= Breast tax =

Tax imposed on women by the Kingdom of Tranvancore

Mulakkaram, literally translated as breast tax, was a head tax imposed on women belonging to Nadar, Ezhava and other lower caste communities by the erstwhile Kingdom of Tranvancore (in present-day Kerala state of India), and was not applicable to upper caste women of Travancore. The term "breast tax" was used to denote the gender of the person and not breasts per se.

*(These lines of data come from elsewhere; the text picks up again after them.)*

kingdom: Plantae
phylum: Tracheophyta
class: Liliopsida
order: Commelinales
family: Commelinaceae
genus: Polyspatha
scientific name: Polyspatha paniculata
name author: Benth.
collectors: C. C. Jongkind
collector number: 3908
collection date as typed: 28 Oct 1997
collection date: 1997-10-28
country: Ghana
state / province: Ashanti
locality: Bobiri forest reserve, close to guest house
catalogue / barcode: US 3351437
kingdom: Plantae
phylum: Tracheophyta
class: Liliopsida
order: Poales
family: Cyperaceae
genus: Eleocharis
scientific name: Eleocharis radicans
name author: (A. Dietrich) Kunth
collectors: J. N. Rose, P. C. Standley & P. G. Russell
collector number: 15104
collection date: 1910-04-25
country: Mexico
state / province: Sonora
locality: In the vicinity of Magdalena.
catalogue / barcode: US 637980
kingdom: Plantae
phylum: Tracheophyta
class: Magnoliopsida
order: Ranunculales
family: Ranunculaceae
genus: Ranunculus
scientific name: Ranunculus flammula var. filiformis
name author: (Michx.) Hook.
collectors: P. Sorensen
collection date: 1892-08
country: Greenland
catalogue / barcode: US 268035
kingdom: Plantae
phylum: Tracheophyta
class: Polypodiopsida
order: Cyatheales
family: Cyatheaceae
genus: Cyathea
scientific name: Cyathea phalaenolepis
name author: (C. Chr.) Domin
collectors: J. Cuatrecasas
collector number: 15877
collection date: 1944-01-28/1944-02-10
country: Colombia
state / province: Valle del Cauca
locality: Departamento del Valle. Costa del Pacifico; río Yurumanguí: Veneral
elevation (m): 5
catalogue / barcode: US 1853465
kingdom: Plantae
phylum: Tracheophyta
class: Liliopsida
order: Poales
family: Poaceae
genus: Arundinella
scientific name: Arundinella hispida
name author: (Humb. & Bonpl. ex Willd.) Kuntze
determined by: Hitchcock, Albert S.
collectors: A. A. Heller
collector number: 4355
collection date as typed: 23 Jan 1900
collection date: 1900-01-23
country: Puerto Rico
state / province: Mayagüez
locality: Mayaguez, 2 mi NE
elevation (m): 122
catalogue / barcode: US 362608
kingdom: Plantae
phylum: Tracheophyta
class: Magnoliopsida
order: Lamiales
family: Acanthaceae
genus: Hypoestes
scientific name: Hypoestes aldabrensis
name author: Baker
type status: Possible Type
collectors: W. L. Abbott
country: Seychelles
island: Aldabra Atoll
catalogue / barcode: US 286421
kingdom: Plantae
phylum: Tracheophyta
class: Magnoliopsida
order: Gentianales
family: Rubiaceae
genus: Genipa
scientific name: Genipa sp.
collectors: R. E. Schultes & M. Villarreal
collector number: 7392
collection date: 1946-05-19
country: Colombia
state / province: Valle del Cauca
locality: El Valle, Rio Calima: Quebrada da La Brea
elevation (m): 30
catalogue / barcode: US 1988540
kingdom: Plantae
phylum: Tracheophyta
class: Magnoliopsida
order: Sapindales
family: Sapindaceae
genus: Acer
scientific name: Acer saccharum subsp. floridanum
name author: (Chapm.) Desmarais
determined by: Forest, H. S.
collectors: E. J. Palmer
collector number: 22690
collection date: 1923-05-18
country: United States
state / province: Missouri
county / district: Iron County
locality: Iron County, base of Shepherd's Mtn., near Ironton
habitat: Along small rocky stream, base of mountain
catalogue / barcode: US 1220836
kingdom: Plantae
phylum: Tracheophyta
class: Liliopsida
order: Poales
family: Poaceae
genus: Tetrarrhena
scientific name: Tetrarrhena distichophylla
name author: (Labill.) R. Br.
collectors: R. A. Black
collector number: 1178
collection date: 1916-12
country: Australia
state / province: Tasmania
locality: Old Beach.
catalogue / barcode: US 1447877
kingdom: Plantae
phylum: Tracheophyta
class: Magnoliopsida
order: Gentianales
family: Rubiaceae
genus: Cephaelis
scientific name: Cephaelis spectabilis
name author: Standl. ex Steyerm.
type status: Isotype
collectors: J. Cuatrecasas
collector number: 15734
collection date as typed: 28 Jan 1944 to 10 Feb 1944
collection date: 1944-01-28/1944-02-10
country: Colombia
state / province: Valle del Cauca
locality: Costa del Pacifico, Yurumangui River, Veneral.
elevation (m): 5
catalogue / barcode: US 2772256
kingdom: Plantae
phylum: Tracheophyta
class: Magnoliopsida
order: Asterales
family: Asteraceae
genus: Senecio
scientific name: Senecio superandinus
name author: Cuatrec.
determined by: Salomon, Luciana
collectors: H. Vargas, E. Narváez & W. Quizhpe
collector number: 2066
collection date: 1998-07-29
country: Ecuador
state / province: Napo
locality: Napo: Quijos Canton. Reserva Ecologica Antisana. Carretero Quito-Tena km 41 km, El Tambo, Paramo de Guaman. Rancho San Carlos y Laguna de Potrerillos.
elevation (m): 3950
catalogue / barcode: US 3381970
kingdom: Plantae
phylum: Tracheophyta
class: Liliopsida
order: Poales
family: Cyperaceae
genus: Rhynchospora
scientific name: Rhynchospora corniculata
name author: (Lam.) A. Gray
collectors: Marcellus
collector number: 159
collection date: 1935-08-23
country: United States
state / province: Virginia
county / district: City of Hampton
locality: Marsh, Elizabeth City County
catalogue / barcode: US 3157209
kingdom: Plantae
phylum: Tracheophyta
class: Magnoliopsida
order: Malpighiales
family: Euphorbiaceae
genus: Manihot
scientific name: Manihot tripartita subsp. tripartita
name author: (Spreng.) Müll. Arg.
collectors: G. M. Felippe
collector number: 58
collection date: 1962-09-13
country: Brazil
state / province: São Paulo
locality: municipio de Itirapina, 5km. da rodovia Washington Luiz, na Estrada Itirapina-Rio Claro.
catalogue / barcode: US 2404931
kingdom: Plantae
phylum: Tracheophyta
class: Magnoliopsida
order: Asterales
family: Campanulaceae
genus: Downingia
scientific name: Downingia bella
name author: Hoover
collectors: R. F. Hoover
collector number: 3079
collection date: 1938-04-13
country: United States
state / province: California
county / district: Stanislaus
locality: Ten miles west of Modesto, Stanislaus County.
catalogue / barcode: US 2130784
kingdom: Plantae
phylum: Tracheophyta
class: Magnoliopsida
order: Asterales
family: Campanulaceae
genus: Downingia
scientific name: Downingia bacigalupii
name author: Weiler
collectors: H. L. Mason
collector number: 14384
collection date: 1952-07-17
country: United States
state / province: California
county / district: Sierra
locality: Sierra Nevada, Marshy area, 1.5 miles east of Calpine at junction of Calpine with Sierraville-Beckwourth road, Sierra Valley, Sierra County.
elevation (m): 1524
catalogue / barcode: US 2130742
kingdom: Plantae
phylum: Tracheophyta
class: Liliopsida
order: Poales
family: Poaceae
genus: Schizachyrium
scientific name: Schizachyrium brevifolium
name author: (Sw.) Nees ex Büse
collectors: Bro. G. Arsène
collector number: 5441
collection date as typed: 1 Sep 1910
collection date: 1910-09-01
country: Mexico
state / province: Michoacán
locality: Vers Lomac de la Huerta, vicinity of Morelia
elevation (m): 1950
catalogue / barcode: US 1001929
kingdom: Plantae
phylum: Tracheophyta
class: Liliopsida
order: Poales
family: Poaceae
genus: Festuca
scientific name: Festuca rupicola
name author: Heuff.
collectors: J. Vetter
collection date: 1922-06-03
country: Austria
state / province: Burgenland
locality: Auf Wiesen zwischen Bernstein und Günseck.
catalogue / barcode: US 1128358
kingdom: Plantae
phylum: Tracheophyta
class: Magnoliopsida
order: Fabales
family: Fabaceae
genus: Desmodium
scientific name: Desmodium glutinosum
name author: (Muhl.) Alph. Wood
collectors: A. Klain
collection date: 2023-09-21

According to subaltern beliefs, the breast tax was imposed on lower-caste women if they covered their breasts. This belief has been questioned, as lower-caste women were not allowed to wear upper garments in public at all until 1859.

== Head tax ==
The "breast tax" (mulakkaram or mula-karam in Malayalam) was a head tax imposed on the Nadars, Ezhavars and lower caste communities by the Kingdom of Tranvancore (in present-day Kerala state of India). In 19th century Kingdom of Travancore, all persons from lower castes were expected to pay poll tax when they start to work around the age of fourteen. Poll tax paid by men were called talakkaram (lit. 'head tax') or meeshakkaram (lit. 'moustache tax'); and the tax paid by women was called mulakkaram (lit. 'breast tax').

== 'Breast-cover tax' ==
The "breast tax" caught wider attention in 2016, when BBC reporter Divya Arya reported on a series of paintings by artist Murali T on the legend of Nangeli. The village legend of Nangeli is about a woman who lived in the early 19th century in Cherthala in the state of Travancore, and supposedly cut off her breasts in an effort to protest against the caste-based "breast tax." According to the legend, she cut off her breasts and presented them to the tax collector in a plantain leaf, then died of blood loss.

According to local beliefs, the "breast tax" was imposed on lower-caste women if they covered their breasts in public, to disencourage them from doing so.

These beliefs have been questioned, as lower-caste women were not allowed to wear upper garments in public at all until 1859, after the Channar revolt. Popular historian Manu Pillai treats the concept of "breast tax" to be a misnomer which "had nothing to do with breasts" and notes that covering the breasts was not the norm in Kerala's matrilineal society during Nangeli's life span. Victorian standards of morality penetrated into the society decades later under British colonial influence, which led to subsequent caste struggles for the right to wear upper-body clothing. He believes Nangeli to have protested against an oppressive tax regime that was imposed upon all lower castes, which got appropriated with the passage of time, in pursuit of a different patriarchal fight for the preservation of female dignity. In Jain's account, the "breast tax" is presented as a fine imposed by "Travancore's State's council of "upper" caste Nair's" to maintain caste boundaries.